Last week Cyril Ramaphosa sounded the alarm about South Africa's water crisis. Citing the famous line from Coleridge's Rime of the Ancient Mariner about "water, water everywhere, nor any drop to drink," he said that "unless we act now, we may not have water anywhere".
The combination of a "decade-long drought", "already over-exploited water systems", and "worsening effects of climate change" confronted the country with a "dire situation". Other causes included "mismanagement and corruption" in the water sector, billing errors, unauthorised usage, and "outright theft". Whether in the building of infrastructure or at municipal level, "serious accountability and governance issues" persisted.

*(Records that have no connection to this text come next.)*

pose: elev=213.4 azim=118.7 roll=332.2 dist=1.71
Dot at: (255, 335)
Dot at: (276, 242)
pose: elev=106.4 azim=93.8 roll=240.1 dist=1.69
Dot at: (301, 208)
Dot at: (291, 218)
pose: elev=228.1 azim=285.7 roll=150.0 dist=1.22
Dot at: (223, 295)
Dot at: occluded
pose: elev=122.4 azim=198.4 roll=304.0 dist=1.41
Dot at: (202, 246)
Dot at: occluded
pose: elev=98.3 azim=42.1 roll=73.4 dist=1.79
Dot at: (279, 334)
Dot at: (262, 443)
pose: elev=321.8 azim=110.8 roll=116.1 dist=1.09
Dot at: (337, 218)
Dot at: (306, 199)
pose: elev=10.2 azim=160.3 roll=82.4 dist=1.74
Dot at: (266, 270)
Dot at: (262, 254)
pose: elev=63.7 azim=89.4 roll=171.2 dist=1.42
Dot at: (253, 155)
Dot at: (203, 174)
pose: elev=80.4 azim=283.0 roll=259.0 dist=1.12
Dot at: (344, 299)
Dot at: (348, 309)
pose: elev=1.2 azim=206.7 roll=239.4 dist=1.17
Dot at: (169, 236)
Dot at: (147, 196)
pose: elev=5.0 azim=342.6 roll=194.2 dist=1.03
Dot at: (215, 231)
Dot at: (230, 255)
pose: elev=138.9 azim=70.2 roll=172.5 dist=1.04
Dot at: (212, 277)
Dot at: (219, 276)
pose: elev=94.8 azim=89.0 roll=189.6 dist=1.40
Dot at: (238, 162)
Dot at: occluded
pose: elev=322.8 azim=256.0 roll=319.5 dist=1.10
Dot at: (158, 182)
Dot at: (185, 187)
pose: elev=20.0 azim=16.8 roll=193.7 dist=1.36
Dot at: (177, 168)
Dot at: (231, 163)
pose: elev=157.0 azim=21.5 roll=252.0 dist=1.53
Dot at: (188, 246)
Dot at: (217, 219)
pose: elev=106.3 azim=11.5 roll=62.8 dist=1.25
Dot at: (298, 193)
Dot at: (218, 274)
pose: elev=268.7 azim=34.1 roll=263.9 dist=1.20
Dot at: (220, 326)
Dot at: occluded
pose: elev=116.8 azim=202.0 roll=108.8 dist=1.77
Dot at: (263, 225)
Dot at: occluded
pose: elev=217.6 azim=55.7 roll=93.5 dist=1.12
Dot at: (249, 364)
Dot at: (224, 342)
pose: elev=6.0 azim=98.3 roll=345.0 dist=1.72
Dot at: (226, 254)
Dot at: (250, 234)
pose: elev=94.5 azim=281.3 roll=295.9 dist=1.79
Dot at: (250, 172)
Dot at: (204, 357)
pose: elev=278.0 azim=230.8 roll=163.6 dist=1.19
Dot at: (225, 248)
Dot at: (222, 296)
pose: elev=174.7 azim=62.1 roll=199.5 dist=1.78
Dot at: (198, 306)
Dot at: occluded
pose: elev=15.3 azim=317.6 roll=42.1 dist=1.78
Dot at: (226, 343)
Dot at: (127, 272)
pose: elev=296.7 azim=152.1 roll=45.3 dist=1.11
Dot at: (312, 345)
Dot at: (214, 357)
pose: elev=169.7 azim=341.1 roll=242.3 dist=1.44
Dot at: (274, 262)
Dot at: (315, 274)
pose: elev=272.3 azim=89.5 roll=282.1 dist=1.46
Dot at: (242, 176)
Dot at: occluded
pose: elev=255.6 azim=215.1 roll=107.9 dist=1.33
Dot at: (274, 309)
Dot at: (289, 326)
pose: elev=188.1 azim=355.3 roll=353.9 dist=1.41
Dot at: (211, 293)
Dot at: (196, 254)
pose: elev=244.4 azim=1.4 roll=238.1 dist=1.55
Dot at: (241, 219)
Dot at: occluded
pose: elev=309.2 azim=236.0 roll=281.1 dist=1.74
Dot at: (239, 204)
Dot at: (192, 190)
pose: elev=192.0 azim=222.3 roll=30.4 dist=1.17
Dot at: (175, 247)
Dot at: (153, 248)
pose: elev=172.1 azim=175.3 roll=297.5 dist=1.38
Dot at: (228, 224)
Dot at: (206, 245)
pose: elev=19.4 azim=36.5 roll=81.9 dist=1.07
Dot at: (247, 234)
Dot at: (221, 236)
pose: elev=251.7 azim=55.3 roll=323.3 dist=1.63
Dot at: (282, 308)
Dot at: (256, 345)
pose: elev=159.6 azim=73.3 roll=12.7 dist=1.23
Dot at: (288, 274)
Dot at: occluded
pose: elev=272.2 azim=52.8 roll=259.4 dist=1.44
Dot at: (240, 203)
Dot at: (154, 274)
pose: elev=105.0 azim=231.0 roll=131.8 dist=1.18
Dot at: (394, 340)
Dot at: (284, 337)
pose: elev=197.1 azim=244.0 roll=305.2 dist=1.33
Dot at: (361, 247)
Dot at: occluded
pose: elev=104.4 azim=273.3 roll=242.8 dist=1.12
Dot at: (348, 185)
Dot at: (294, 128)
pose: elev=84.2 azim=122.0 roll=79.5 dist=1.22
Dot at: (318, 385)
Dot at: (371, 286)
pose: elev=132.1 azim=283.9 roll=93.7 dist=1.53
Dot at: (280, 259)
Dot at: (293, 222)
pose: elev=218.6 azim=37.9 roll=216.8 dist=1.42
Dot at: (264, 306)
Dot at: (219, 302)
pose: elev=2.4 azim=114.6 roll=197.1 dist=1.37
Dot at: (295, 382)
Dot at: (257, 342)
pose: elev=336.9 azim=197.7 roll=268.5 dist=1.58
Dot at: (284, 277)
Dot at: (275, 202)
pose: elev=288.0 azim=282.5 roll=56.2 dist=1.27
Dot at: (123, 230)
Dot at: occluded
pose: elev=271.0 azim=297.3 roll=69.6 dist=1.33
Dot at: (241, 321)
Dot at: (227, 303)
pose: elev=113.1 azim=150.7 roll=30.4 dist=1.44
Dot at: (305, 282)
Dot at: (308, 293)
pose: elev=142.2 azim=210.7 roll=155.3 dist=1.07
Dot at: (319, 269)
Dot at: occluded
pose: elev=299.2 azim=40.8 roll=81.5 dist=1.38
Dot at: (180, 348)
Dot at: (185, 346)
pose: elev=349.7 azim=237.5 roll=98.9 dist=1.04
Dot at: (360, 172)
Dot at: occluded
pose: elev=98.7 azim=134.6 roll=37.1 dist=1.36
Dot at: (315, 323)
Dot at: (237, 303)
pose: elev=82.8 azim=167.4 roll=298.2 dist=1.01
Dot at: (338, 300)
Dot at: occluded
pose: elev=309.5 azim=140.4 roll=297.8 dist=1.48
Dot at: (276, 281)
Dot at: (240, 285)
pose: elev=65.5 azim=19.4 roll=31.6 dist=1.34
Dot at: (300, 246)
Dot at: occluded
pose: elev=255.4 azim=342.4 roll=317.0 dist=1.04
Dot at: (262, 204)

Releasing the government's latest water and sanitation master plan the previous week, the minister of human settlements, water, and sanitation, Lindiwe Sisulu, identified a lack of skilled water engineers as among the other causes of the water crisis. Implementation of the master plan would cost the country nearly R900 billion over the next ten years, she said.
There is nothing new in any of this. What is missing is any acknowledgement by President Ramaphosa of the consequences for the water sector of the implementation of his party's major policies of cadre deployment and racial preferencing, the latter including procurement requirements, affirmative action, and black economic empowerment.
Various water specialists have identified some of these consequences. Qualified officials both black and white have been shunted aside as a succession of ministers have brought in their own top management. The national department multiplied director-level posts, leaving it with layers of managers but nobody to do the work.
Posts in the water sector have been left unfilled rather than having whites appointed to them. Highly-qualified staff, ranging from engineers to microbiologists and ecologists, have been placed under pressure to leave long before retirement age in order to meet transformation targets. Political appointees have been appointed to jobs requiring technocratic skills.